Impromptu chamber groups formed: a viola-cello duo, a vocal quintet. The musical respite in the middle of the day presented the opportunity to exercise a different kind of focus from that of closing pieces, or making fact-checking calls. The associate research director Hélène Werner, who has played the cello since she was eight years old, said, “Music set me on my way. It was the organizing principle of my childhood. . . . It demands, of those who play it and listen to it, intellectual commitment and emotional honesty. It is generous in return. There is no better teacher.” Rina Kushnir, the art director, also appreciates music for its emotive qualities, for its ability to communicate what is “not possible to express otherwise.” Liz Maynes-Aminzade, the puzzles-and-games editor, says that “drumming and writing (puzzles or otherwise) light up some of the same parts of my brain.” A unifying factor in everyone’s performance was how seriously each performer took their music. One after the other, when their turn came, they paused their casual banter, took a deep breath, played their bit, and only then rejoined the playful green-room atmosphere. It was an unplanned but perfect demonstration of all our colleagues’ marvellous dedication to all they do.
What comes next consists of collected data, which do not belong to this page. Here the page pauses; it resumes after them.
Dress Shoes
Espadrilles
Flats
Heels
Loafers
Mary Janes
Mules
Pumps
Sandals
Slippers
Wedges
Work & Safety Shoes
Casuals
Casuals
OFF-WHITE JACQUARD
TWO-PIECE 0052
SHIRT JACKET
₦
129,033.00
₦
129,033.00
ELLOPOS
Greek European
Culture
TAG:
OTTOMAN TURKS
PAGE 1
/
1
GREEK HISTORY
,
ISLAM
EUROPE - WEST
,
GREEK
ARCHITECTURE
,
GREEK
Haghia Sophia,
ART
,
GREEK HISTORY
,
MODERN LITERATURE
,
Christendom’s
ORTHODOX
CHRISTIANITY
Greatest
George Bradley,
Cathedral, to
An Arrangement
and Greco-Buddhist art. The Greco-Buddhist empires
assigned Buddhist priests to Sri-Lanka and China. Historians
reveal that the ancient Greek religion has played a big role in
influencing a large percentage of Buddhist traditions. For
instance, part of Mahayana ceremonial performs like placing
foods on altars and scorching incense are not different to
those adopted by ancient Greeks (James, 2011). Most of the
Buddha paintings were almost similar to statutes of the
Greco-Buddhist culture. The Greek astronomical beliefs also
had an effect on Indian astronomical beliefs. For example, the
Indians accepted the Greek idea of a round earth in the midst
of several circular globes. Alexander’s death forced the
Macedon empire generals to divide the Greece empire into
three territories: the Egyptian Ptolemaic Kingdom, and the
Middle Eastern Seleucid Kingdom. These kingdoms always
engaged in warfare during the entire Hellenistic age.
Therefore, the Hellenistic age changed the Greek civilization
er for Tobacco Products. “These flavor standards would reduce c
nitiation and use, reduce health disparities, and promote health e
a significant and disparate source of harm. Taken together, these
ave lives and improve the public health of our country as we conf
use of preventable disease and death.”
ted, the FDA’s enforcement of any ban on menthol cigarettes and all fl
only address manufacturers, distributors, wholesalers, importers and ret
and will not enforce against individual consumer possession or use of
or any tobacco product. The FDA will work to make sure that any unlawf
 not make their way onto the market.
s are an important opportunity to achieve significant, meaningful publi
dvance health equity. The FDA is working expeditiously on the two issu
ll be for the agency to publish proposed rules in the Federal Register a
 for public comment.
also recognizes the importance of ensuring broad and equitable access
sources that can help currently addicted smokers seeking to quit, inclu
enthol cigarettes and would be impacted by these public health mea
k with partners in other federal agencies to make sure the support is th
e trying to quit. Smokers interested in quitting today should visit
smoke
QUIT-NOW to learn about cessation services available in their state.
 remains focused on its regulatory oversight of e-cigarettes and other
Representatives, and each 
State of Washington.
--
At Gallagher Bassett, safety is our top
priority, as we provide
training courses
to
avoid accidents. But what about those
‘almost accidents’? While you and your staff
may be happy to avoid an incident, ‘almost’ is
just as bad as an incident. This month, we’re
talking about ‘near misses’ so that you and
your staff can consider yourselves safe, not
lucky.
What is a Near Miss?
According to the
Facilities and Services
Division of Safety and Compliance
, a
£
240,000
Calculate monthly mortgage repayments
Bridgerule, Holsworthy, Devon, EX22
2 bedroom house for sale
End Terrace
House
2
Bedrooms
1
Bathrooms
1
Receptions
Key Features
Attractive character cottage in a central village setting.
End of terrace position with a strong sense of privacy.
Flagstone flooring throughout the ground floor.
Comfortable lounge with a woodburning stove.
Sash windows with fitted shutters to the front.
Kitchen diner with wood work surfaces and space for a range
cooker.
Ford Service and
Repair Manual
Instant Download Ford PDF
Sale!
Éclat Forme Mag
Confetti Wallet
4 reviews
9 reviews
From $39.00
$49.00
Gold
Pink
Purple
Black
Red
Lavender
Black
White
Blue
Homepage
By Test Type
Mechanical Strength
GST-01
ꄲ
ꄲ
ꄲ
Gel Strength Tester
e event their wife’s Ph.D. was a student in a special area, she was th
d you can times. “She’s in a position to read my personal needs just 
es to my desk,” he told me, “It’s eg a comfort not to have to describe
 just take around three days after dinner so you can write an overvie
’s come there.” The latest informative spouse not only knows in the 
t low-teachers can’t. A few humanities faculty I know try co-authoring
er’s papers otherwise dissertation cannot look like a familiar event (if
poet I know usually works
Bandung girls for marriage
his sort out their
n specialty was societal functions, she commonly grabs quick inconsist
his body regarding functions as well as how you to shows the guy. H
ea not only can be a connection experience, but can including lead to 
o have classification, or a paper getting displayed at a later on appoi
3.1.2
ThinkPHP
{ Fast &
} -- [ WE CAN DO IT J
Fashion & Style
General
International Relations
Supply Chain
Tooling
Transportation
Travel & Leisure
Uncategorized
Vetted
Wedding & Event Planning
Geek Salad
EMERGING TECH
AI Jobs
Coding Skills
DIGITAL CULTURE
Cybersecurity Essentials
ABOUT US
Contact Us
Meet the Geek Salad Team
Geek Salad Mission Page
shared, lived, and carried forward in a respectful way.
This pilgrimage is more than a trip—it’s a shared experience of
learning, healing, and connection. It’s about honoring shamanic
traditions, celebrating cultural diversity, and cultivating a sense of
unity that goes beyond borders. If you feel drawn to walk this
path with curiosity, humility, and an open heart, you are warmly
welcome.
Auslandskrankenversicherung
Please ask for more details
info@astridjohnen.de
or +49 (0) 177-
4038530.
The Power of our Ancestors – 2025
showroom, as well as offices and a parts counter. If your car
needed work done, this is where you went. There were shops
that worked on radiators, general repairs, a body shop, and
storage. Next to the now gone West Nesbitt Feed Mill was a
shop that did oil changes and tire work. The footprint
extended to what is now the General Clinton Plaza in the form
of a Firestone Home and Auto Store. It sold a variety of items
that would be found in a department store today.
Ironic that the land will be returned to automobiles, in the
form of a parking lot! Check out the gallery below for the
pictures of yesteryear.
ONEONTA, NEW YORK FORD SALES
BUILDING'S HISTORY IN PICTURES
The making of a weekly magazine (or of a Web site, a radio show, a festival, any of our many undertakings) is always a concerted endeavor, but that collaboration happens behind the scenes. This multimedia project, programmed by David Kofahl, the head of the interactives department, with the help of the features editor Sam Wolson, gives a glimpse of the way the efforts of many talented individuals and departments combine to insure that The New Yorker appears on your doorstep (or in your in-box), week after week, as good as we can make it.